The Wikipedia article on Shtokavian describes the accent of Zeta-South Raška.

_Some vernaculars have a special reflex of ь/ъ in some cases (between a and e) - *sän and dän instead of san and dan*_

What the umlauted a refers to is a complete mystery to me.   It is not used in BCS.  I can't imagine this referring to Slovak ä which is rare enough as it is.  I don't imagine it being German ä (ɛ).

I thought maybe it's IPA ä (Open central unrounded vowel), but I don't get how that would be something "between a and e."

The phrase "between a and e" makes no sense to me at all - not only do we not know what language they're in (BCS? English?)  but we don't know what values they have to begin with  (a in English as in dark? cat?  e as in net?) before we even start searching for what's in the middle of these two.

The Serbo-Croatian, Croatian, Serbian and Slovene articles don't mention this line at all.  It is not sourced nor referenced with a footnote/link/anything.

Anyone know what sound the author of the article is trying to explain?


----------



## Karton Realista

Pretty sure it's æ, that's what that sign means generally in Slavic languages.
English "cat".
In Slovak it also meant the above, but it changed it's sound into regular e.


----------



## bragpipes

I had a feeling it was that, but I wasn't so sure.  The article is written by different people, some using IPA, others saying "between a and e."  

Is that sound in Slovak a result of Hungarian influence?


----------



## Panceltic

Could it be the "schwa" vowel (which we have in Slovenian for 'sen', a cognate of BCS 'san'), for whose transcription almost every letter has been used so far?


----------



## Karton Realista

bragpipes said:


> I had a feeling it was that, but I wasn't so sure.  The article is written by different people, some using IPA, others saying "between a and e."
> 
> Is that sound in Slovak a result of Hungarian influence?


Article about that:
Kedy vzniklo slovenské ô a ä? Dávno, pradávno… | Sclabonia
Author advocates, that ä and ô appeared in the very beginnings of Slovak language. The article is in Slovak, but it's written so simply that most people will not have trouble understanding it. 
I think it's a discussion for another thread.


----------



## krpelj

It's more likely to be schwa. IPA æ is not found in Shtokavian and is more associated with other dialects.


----------



## Karton Realista

The Slavonic Languages
Link linking to an article saying that something is pronounced as schwa or ä. 
Probably it was IPA's ä. 
Aj łoz łrong, sory, maj bad.


----------



## ilocas2

bragpipes said:


> Anyone know what sound the author of the article is trying to explain?

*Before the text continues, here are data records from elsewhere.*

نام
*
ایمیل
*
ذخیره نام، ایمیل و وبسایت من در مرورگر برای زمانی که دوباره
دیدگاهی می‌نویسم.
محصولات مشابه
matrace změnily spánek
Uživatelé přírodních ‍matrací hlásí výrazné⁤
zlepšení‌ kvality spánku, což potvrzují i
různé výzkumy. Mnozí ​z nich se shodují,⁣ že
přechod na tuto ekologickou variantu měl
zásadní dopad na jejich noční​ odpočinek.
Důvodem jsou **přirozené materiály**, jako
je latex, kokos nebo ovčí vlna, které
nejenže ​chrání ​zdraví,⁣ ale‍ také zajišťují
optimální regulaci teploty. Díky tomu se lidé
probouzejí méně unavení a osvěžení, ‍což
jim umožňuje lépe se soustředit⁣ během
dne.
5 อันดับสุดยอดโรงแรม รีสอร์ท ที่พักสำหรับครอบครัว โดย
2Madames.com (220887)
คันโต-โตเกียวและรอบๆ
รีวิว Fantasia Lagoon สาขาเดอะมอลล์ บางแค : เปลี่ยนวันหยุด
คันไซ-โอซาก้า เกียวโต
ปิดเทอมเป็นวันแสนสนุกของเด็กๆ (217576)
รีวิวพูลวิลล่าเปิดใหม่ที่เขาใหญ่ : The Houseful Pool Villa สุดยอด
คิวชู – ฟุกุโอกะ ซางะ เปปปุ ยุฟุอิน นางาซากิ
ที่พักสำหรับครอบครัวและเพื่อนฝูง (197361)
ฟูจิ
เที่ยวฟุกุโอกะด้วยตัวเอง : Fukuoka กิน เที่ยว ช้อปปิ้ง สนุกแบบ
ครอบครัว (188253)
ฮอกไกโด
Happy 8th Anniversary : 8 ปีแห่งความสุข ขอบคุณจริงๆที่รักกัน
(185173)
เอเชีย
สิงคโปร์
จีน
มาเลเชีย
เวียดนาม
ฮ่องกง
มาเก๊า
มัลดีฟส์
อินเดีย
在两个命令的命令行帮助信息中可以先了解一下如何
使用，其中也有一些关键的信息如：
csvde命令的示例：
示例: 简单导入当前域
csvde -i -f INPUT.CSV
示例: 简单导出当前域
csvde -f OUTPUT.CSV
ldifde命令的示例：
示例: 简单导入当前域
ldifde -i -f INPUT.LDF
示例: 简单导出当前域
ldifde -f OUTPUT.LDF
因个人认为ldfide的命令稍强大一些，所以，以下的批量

If I were in your shoes, I would ask on the talk page of that article.


----------



## Maison Rouge

Although while the article does say the ɛ or æ, I would equate the sound to be closer to æ, like cat.

Moreover, this sound is most commonly heard in Montenegrin speeches, especially in places like Plav and Gusinje. 

There are sources on the subject, and I have read that certain areas around Cetinje have the same sound. 

The word dan would be pronounced as [da:n] in standard Serbo-Croatian, and as [dæ:n] in Gusinje.


----------